Module InferModules.Propset

Sets of Propositions

type t

Sets of propositions. The invariant is maintaned that Prop.prop_rename_primed_footprint_vars is called on any prop added to the set.

val compare : t -> t -> int

Compare propsets

val singleton : InferIR.Tenv.t -> Prop.normal Prop.t -> t

Singleton set.

val mem : Prop.normal Prop.t -> t -> bool

Set membership.

val union : t -> t -> t

Set union.

val inter : t -> t -> t

Set intersection

val add : InferIR.Tenv.t -> Prop.normal Prop.t -> t -> t

Add prop to propset.

val diff : t -> t -> t

Set difference.

val empty : t

The empty set of propositions.

val size : t -> int

Size of the set

val from_proplist : InferIR.Tenv.t -> Prop.normal Prop.t list -> t
val to_proplist : t -> Prop.normal Prop.t list
val map : InferIR.Tenv.t -> (Prop.normal Prop.t -> Prop.normal Prop.t) -> t -> t

Apply function to all the elements of the propset.

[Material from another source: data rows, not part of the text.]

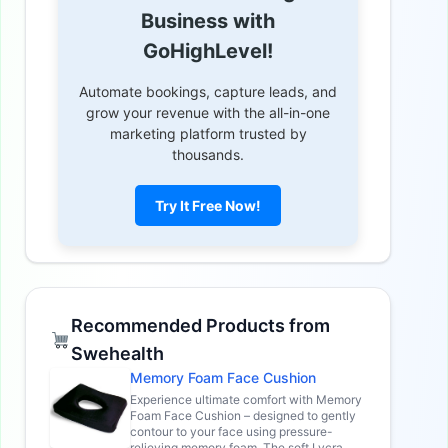
Business with
GoHighLevel!
Automate bookings, capture leads, and
grow your revenue with the all-in-one
marketing platform trusted by
thousands.
Try It Free Now!
Recommended Products from
Swehealth
Memory Foam Face Cushion
Experience ultimate comfort with Memory
Foam Face Cushion – designed to gently
contour to your face using pressure-
relieving memory foam. The soft Lycra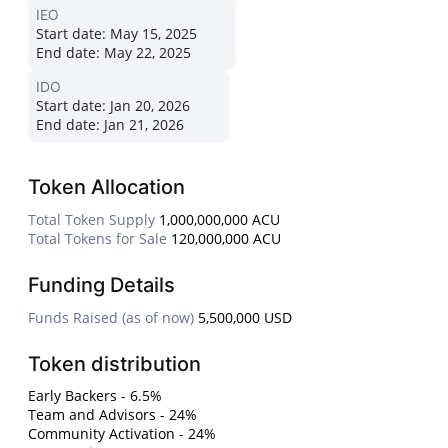
IEO
Start date:
May 15, 2025
End date:
May 22, 2025
IDO
Start date:
Jan 20, 2026
End date:
Jan 21, 2026
Token Allocation
Total Token Supply
1,000,000,000 ACU
Total Tokens for Sale
120,000,000 ACU
Funding Details
Funds Raised (as of now)
5,500,000 USD
Token distribution
Early Backers - 6.5%
Team and Advisors - 24%
Community Activation - 24%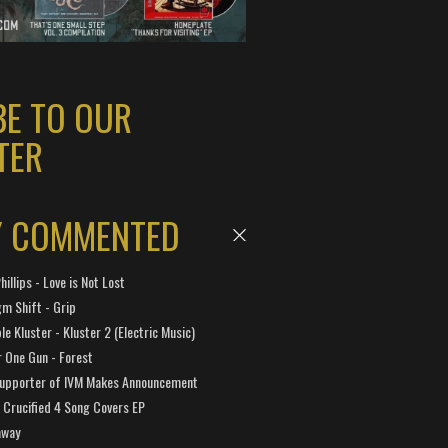
BE TO OUR
TER
Y COMMENTED
hillips - Love is Not Lost
gm Shift - Grip
e Kluster - Kluster 2 (Electric Music)
 One Gun - Forest
Supporter of IVM Makes Announcement
Crucified 4 Song Covers EP
away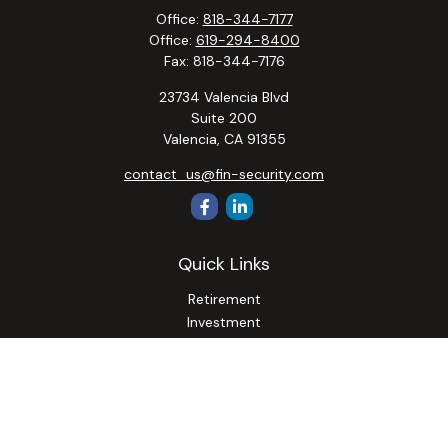
Office:
818-344-7177
Office:
619-294-8400
Fax:
818-344-7176
23734 Valencia Blvd
Suite 200
Valencia,
CA
91355
contact_us@fin-security.com
Quick Links
Retirement
Investment
Estate
Insurance
Tax
Money
Lifestyle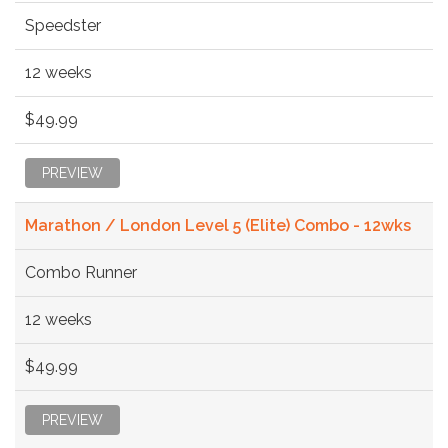
Speedster
12 weeks
$49.99
PREVIEW
Marathon / London Level 5 (Elite) Combo - 12wks
Combo Runner
12 weeks
$49.99
PREVIEW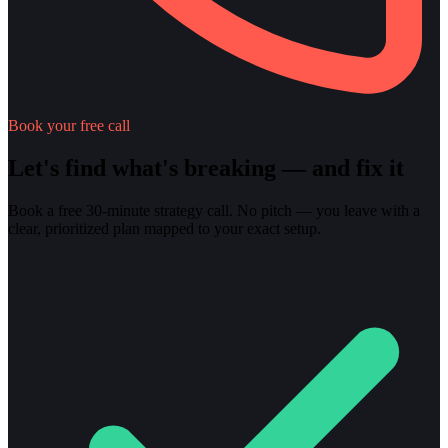
Book your free call
Let's find what's breaking — and fix it
Book a free 30-minute strategy call. No pitch — you leave with a
clear, prioritized plan mapped to your exact setup.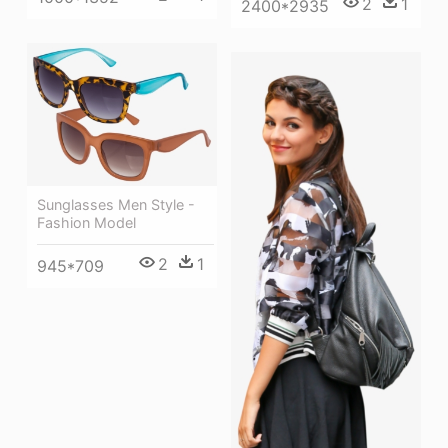
2
1
2400*2935
Sunglasses Men Style -
Fashion Model
2
1
945*709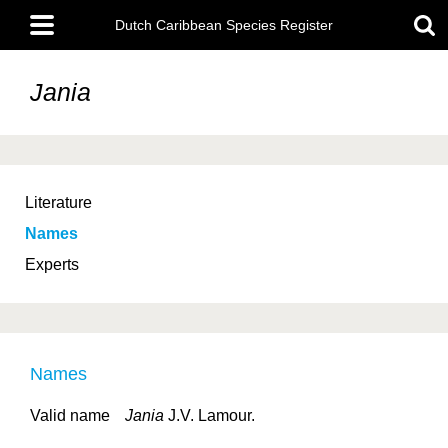
Skip
Main
to
Dutch Caribbean Species Register
menu
main
content
Jania
Literature
Names
Experts
Names
Valid name
Jania
J.V. Lamour.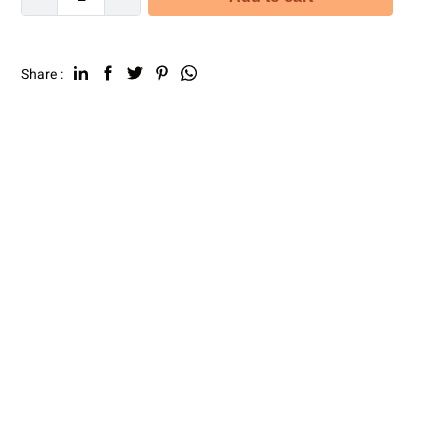
Share :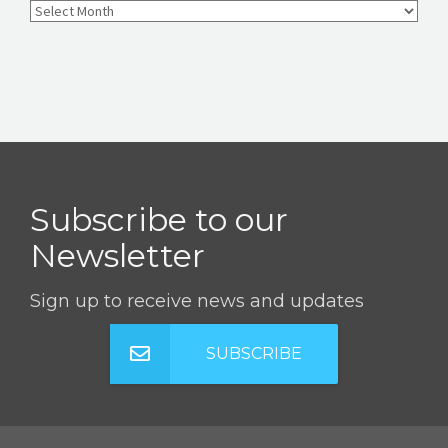
Subscribe to our
Newsletter
Sign up to receive news and updates
SUBSCRIBE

val map_option : InferIR.Tenv.t -> (Prop.normal Prop.t -> Prop.normal Prop.t option) -> t -> t

Apply function to all the elements of the propset, removing those where it returns None.

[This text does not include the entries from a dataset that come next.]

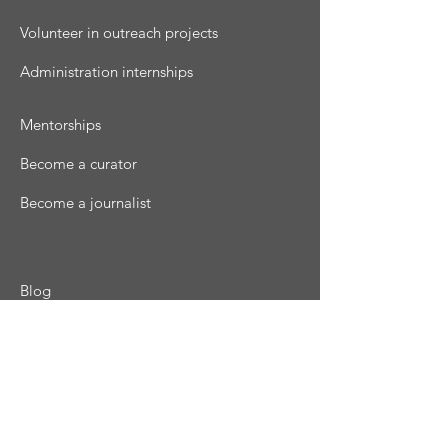
Volunteer in outreach projects
Administration internships
Mentorships
Become a curator
Become a journalist
Blog
Podcast
Magazine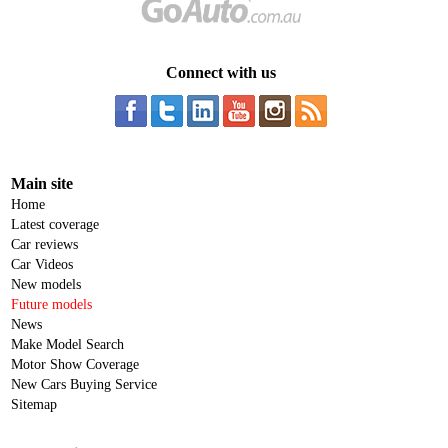
Connect with us
Main site
Home
Latest coverage
Car reviews
Car Videos
New models
Future models
News
Make Model Search
Motor Show Coverage
New Cars Buying Service
Sitemap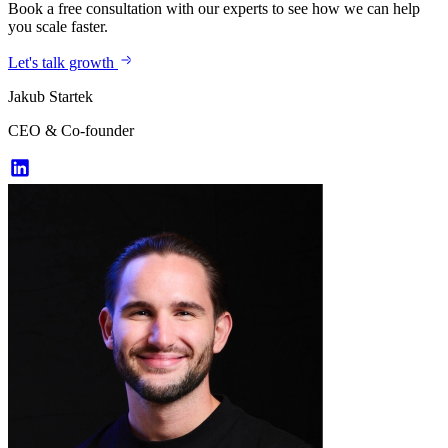
Book a free consultation with our experts to see how we can help
you scale faster.
Let's talk growth
Jakub Startek
CEO & Co-founder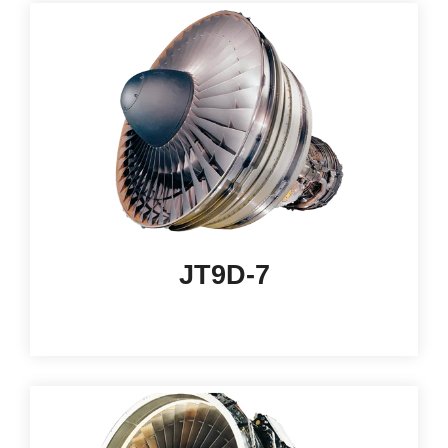
JT9D-7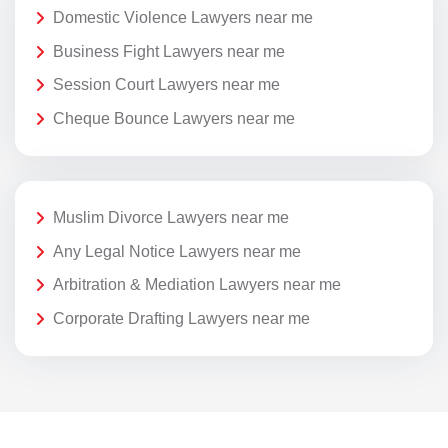
Domestic Violence Lawyers near me
Business Fight Lawyers near me
Session Court Lawyers near me
Cheque Bounce Lawyers near me
Muslim Divorce Lawyers near me
Any Legal Notice Lawyers near me
Arbitration & Mediation Lawyers near me
Corporate Drafting Lawyers near me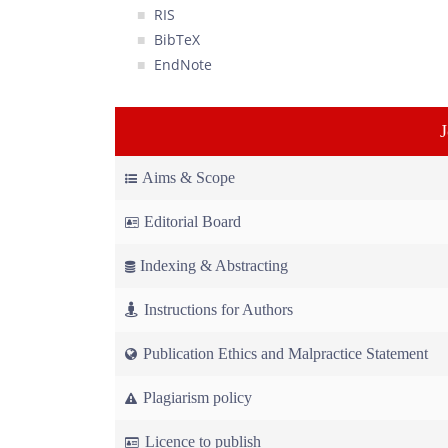
RIS
BibTeX
EndNote
Aims & Scope
Editorial Board
Indexing & Abstracting
Instructions for Authors
Publication Ethics and Malpractice Statement
Plagiarism policy
Licence to publish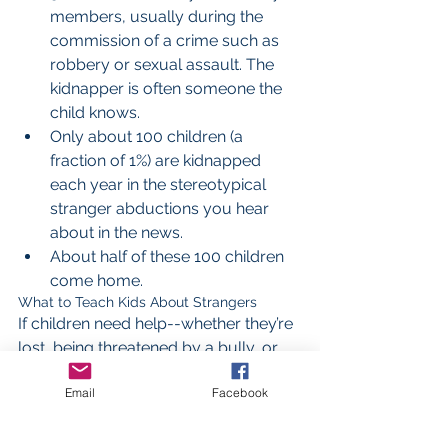
members, usually during the 
commission of a crime such as 
robbery or sexual assault. The 
kidnapper is often someone the 
child knows.  
Only about 100 children (a 
fraction of 1%) are kidnapped 
each year in the stereotypical 
stranger abductions you hear 
about in the news.  
About half of these 100 children 
come home. 
What to Teach Kids About Strangers
If children need help--whether they’re 
lost, being threatened by a bully, or 
being followed by a stranger--the 
Email
Facebook
safest thing for them to do in many 
cases is to ask a stranger for help. 
You can make this easier for them by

val fold : ('a -> Prop.normal Prop.t -> 'a) -> 'a -> t -> 'a

fold f pset a computes (f pN ... (f p2 (f p1 a))...), where p1 ... pN are the elements of pset, in increasing order.

val iter : (Prop.normal Prop.t -> unit) -> t -> unit

iter f pset computes (f p1;f p2;..;f pN) where p1 ... pN are the elements of pset, in increasing order.

val partition : (Prop.normal Prop.t -> bool) -> t -> t * t
val subseteq : t -> t -> bool
val is_empty : t -> bool

Set emptiness check.

val filter : (Prop.normal Prop.t -> bool) -> t -> t

Pretty print

val d : Prop.normal Prop.t -> t -> unit

dump a propset coming form the given initial prop